Das Problem: Wirklich vergleichbar sind die Umfragen nicht. Denn beide sind so suggestiv formuliert, dass schon die Frage die Antwort nahe legt. So wollte die Forsa-Befrager wissen, ob es den Ärzten erlaubt werden soll, „unheilbar kranken Menschen, auf deren Wunsch hin, ein tödliches Mittel zu verabreichen“. Sie betonen also das Selbstbestimmungsrecht des Einzelnen. Die Hospiz-Stiftungs-Umfrage hingegen beschwört ein Szenario, in dem der Todkranke hilflos dem Willen anderer ausgeliefert ist. „Unter Sterbehilfe versteht man die Tötung eines Menschen auf dessen Verlangen oder auch ohne dessen Zustimmung“, schreibt sie im Begleittext zur Frage. Brysch rechtfertigt die Formulierung mit empirischen Daten aus den Niederlanden. Dort hätten in etwa jedem vierten Fall nicht die Patienten selbst, sondern Ärzte oder Angehörige über die aktive Sterbehilfe entschieden.

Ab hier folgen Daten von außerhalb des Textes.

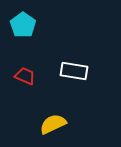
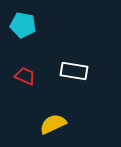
cyan pentagon: rotated 25 degrees counterclockwise
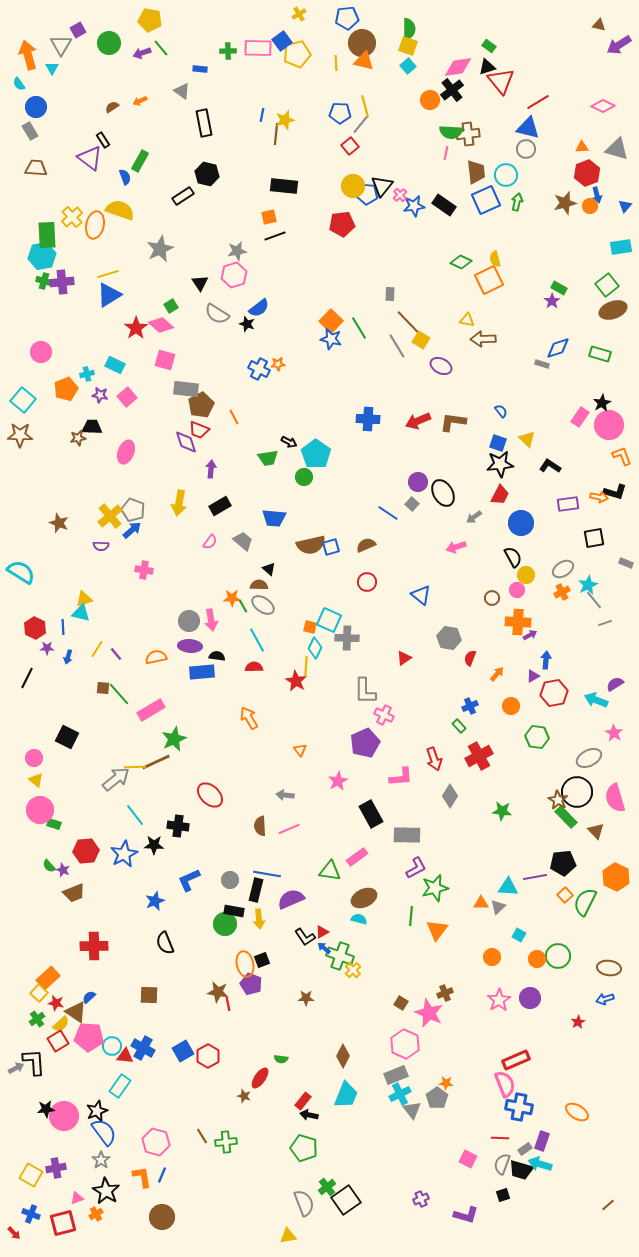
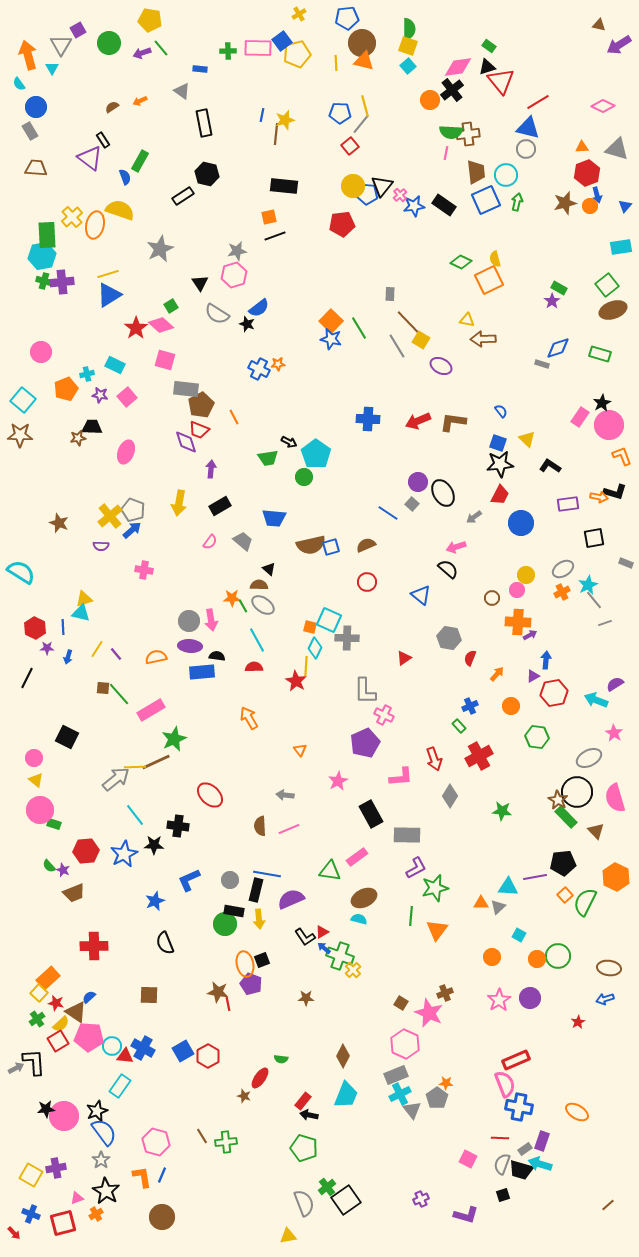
black semicircle at (513, 557): moved 65 px left, 12 px down; rotated 20 degrees counterclockwise
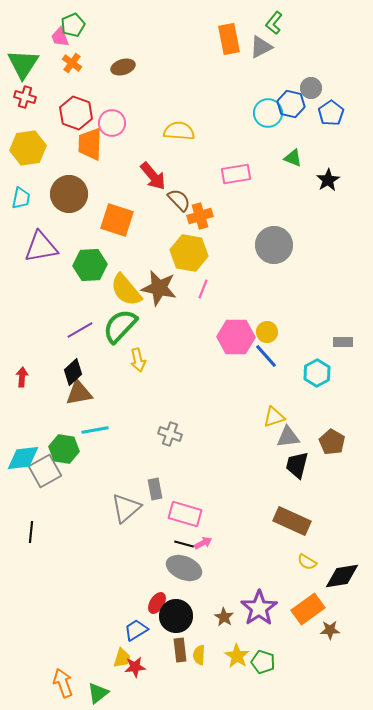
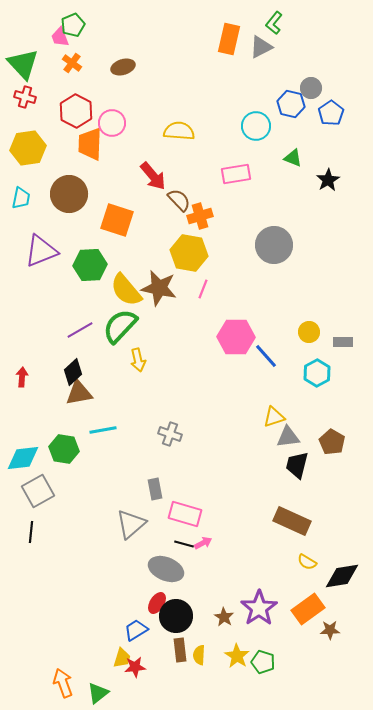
orange rectangle at (229, 39): rotated 24 degrees clockwise
green triangle at (23, 64): rotated 16 degrees counterclockwise
red hexagon at (76, 113): moved 2 px up; rotated 8 degrees clockwise
cyan circle at (268, 113): moved 12 px left, 13 px down
purple triangle at (41, 247): moved 4 px down; rotated 12 degrees counterclockwise
yellow circle at (267, 332): moved 42 px right
cyan line at (95, 430): moved 8 px right
gray square at (45, 471): moved 7 px left, 20 px down
gray triangle at (126, 508): moved 5 px right, 16 px down
gray ellipse at (184, 568): moved 18 px left, 1 px down
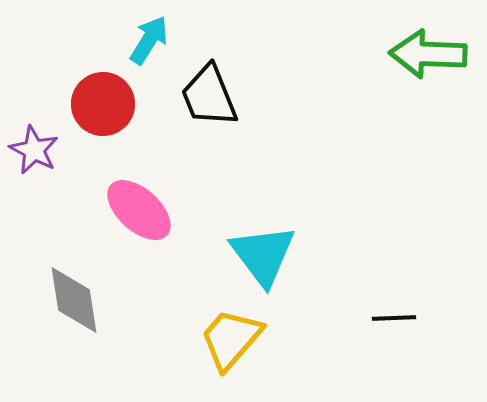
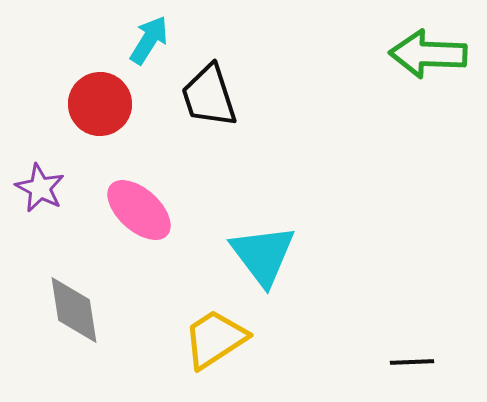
black trapezoid: rotated 4 degrees clockwise
red circle: moved 3 px left
purple star: moved 6 px right, 38 px down
gray diamond: moved 10 px down
black line: moved 18 px right, 44 px down
yellow trapezoid: moved 16 px left; rotated 16 degrees clockwise
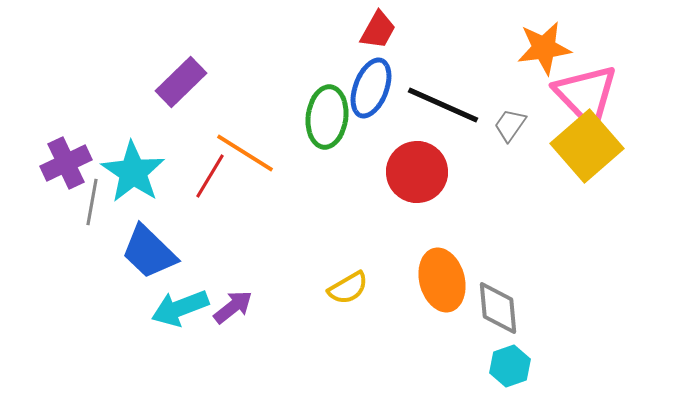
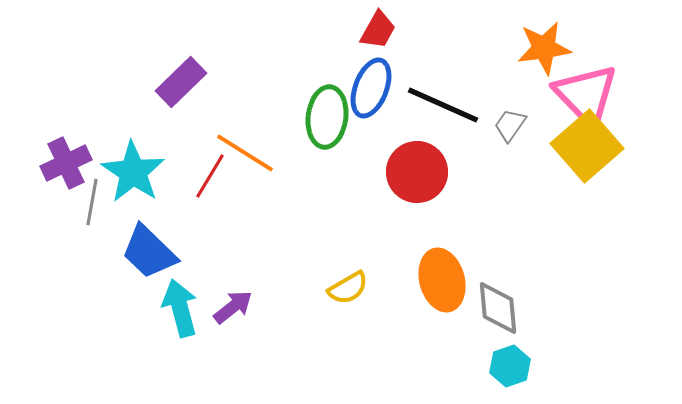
cyan arrow: rotated 96 degrees clockwise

Auch andernorts setzt die Emnid-Umfrage auf die Macht der Suggestion. So nötigt sie die Befragten, sich zwischen Schmerztherapie und Sterbehilfe zu entscheiden: „Befürworten Sie den Einsatz von Palliativmedizin und Hospizarbeit oder sind Sie eher für aktive Sterbehilfe?“, wollte Emnid wissen. Die Variante, dass Menschen beides wünschen – optimale Pflege und Therapie und nur als letzten Weg die aktive Sterbehilfe – ließen die Befrager nicht zu.

Immerhin aber offenbart die Studie Tendenzen. Männer sprechen sich häufiger für aktive Sterbehilfe aus als Frauen. CDU-Wähler votieren etwas häufiger dafür als Grünen-Anhänger. Nur die befragten Rechtsextremen bejahten Sterbehilfe fast geschlossen.

So breit die Zustimmung zur Schmerzmedizin ist – nur wenige Menschen kommen tatsächlich in ihren Genuss. Lediglich zwei Prozent der Sterbenden werden optimal palliativmedizinisch versorgt, so die Hospizstiftung. Am ehesten entgehen die Hamburger vermeidbarem Leid. Hier werden 3,5 Prozent schmerzmedizinisch umsorgt. In Thüringen sind es nur 0,3 Prozent.

So verwundert es nicht, dass gestern Bundesgesundheitsministerin Ulla Schmidt (SPD) die Debatte um das Töten auf Verlangen mit einem Gegenvorschlag konterte: Sie will 250 Millionen Euro für eine bessere Versorgung unheilbar Kranker aufbringen. 330 Palliativteams aus Ärzten und Pflegern sollen das Leid der Patienten zu Hause, in Kliniken, Heimen und Hospizen lindern. Etwa jeder zehnte Todkranke bräuchte eine solche Betreuung, rechnet die Ministerin vor. Die Teams sollen Symptome wie Schmerzen, Atemnot, Erbrechen oder auch Depressionen optimal behandeln. Schwerstkranke so gut versorgen, dass erst gar kein Todeswunsch entsteht – dieser Strategie immerhin können Befürworter wie Gegner der Sterbehilfe zustimmen.